## READING TEXT
Latin America: Stocks also drop as concerns rise on fears the country is losing access to capital and on election worries. Other Latin markets fall.

June 22, 2002|From Bloomberg News

SAO PAULO, Brazil — Brazil's bonds, stocks and currency led declines across emerging markets on concern Latin America's largest country is losing access to capital markets and may have trouble paying its debts.

Brazil's 8% bond maturing in 2014 fell 1.37 cents to 57.13 cents on the dollar, yielding almost 21%, up from 20.3% on Thursday, according to J.P. Morgan Chase & Co. Friday's yield on the benchmark bond was the highest since early 1995, in the wake of Mexico's currency crisis.

The Bovespa stock index dropped 4.7% to 10,397.55, its lowest since Oct. 9. The real dropped 1.2% to 2.83 per dollar, its weakest since Sept. 21.

"There's contagion across emerging markets," said Carlos Rojas, money manager at Rimac Internacional in Lima. "Even Mexico and Russia had the flu."

## EXTRACTED RECORDS
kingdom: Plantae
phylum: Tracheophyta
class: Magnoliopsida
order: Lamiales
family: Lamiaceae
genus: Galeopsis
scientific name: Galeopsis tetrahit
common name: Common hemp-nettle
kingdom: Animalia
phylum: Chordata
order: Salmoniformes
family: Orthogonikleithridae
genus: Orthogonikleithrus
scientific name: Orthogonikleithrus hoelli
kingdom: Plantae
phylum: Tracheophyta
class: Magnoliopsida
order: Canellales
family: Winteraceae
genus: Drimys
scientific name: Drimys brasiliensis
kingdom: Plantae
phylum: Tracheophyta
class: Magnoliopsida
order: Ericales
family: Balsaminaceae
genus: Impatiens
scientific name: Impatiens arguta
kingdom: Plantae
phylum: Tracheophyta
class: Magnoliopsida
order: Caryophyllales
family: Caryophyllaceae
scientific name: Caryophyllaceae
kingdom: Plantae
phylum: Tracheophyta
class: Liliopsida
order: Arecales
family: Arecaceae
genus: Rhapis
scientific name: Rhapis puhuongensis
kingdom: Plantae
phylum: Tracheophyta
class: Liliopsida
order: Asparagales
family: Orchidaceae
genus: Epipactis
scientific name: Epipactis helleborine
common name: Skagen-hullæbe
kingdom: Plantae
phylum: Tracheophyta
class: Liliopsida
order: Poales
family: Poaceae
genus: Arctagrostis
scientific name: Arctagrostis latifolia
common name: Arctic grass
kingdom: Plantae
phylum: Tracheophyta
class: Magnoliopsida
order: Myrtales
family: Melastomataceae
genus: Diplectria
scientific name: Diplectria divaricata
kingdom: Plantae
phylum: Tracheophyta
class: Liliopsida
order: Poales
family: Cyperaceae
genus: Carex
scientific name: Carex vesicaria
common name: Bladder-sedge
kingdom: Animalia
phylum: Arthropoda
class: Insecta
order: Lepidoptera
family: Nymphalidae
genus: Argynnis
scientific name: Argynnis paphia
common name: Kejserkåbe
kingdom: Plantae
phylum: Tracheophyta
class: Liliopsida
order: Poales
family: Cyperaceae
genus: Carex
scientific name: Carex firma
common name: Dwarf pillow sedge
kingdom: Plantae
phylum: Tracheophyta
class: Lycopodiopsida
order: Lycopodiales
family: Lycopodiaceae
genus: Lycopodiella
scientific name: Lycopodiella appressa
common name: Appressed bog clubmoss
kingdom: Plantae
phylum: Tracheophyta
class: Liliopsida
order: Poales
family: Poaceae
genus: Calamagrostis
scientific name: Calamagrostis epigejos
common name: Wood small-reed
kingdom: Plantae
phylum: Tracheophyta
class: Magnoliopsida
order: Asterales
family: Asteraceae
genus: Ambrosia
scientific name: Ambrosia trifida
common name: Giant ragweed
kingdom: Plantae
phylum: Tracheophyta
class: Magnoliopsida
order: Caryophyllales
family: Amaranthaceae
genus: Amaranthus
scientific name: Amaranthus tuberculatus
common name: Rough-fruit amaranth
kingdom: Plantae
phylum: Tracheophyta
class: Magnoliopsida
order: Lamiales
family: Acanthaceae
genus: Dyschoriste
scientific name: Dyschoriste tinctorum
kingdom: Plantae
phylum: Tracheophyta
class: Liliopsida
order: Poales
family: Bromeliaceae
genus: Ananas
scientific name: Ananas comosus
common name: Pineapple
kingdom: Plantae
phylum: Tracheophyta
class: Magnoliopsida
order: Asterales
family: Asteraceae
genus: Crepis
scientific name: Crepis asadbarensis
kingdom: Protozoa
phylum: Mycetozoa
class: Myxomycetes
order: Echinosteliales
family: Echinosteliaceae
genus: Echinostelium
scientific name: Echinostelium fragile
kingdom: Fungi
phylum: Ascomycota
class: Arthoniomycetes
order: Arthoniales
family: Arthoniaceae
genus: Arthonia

## SET TASKS
1. Quote the passage from the Brazil markets article, starting at "Latin America: Stocks" and ending at "paying its debts.".
2. Answer these questions from the Brazil markets article:
(a) To what level did the Bovespa stock index drop?
(b) What position does Carlos Rojas hold, and where?
(c) At what rate per dollar did the real close after its decline?

## OUTPUTS BY TASK
1.
Latin America: Stocks also drop as concerns rise on fears the country is losing access to capital and on election worries. Other Latin markets fall.

June 22, 2002|From Bloomberg News

SAO PAULO, Brazil — Brazil's bonds, stocks and currency led declines across emerging markets on concern Latin America's largest country is losing access to capital markets and may have trouble paying its debts.

2.
(a) 10,397.55
(b) Money manager at Rimac Internacional in Lima
(c) 2.83 per dollar